§ TASK REQUIREMENTS
For this exercise, reproduce the entries below exactly, but only from the line containing "## Integration Patterns" through the line containing "- **Sender Grouping**: Collapse", both included.

[Dataset entries]
-----

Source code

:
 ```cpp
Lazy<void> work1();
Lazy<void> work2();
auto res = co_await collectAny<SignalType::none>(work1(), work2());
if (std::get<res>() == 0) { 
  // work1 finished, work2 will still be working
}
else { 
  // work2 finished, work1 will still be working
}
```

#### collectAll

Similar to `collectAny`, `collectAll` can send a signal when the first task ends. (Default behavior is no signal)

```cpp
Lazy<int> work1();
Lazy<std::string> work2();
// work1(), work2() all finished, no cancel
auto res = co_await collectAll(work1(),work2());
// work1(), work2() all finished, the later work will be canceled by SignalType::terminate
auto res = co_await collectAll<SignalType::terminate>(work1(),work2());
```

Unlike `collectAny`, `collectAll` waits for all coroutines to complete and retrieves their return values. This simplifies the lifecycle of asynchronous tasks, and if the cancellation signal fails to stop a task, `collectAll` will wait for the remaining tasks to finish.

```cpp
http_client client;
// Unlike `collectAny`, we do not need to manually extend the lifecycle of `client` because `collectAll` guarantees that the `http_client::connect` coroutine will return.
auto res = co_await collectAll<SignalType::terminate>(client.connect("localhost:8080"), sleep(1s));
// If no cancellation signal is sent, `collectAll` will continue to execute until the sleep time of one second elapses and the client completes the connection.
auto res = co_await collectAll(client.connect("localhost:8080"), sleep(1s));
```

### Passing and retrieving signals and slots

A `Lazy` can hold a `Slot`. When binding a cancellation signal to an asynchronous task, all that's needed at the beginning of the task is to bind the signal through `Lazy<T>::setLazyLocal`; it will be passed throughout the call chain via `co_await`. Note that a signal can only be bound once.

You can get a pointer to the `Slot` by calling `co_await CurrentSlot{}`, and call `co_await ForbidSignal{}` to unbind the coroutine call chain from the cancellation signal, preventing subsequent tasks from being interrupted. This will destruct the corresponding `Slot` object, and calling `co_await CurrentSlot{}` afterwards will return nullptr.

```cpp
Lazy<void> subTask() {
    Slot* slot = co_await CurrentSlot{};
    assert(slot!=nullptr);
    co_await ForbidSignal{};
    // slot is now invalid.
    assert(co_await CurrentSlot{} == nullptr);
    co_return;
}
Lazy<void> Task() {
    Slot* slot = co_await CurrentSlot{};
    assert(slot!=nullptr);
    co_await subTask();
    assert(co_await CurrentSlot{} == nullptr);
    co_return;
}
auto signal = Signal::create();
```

-----

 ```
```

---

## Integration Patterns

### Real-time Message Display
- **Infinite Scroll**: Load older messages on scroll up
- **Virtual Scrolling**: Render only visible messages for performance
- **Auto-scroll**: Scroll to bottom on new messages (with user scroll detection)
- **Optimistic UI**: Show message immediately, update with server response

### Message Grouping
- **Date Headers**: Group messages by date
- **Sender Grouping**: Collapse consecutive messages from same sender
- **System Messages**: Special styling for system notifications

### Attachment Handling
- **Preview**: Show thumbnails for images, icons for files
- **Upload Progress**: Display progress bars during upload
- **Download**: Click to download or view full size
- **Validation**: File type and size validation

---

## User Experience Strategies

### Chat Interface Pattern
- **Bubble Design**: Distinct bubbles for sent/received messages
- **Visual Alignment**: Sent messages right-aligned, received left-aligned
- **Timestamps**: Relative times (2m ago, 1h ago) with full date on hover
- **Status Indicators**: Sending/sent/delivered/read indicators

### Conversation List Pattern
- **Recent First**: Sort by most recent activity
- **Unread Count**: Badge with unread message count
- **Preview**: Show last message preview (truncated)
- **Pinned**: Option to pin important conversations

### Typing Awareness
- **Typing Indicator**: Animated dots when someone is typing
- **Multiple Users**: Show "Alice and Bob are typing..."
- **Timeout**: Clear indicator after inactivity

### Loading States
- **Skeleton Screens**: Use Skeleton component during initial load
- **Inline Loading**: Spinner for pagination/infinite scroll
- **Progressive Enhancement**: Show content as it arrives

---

-----

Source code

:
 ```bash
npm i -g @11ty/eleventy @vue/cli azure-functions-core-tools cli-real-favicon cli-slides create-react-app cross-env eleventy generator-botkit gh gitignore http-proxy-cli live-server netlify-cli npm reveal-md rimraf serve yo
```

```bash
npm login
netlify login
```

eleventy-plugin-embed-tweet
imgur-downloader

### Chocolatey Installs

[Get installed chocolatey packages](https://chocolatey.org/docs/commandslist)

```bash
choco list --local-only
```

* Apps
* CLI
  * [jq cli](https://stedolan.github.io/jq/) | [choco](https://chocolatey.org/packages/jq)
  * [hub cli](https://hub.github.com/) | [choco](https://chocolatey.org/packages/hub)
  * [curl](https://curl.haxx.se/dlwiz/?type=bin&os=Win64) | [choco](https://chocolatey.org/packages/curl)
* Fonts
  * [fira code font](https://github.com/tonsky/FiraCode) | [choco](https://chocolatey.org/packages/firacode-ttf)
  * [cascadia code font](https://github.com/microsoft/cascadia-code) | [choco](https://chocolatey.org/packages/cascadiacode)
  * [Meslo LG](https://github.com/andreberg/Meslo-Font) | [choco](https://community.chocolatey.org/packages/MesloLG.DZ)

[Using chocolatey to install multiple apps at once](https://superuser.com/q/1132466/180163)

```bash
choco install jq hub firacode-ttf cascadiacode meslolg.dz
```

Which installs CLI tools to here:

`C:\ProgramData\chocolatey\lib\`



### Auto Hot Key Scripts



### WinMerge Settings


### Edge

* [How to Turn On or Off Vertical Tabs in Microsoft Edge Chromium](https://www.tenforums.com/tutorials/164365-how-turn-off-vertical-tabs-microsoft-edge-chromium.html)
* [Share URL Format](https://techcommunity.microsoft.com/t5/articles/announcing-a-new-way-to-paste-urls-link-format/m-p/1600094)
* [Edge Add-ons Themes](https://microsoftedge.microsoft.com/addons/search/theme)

-----

§ ANSWER SECTION
## Integration Patterns

### Real-time Message Display
- **Infinite Scroll**: Load older messages on scroll up
- **Virtual Scrolling**: Render only visible messages for performance
- **Auto-scroll**: Scroll to bottom on new messages (with user scroll detection)
- **Optimistic UI**: Show message immediately, update with server response

### Message Grouping
- **Date Headers**: Group messages by date
- **Sender Grouping**: Collapse consecutive messages from same sender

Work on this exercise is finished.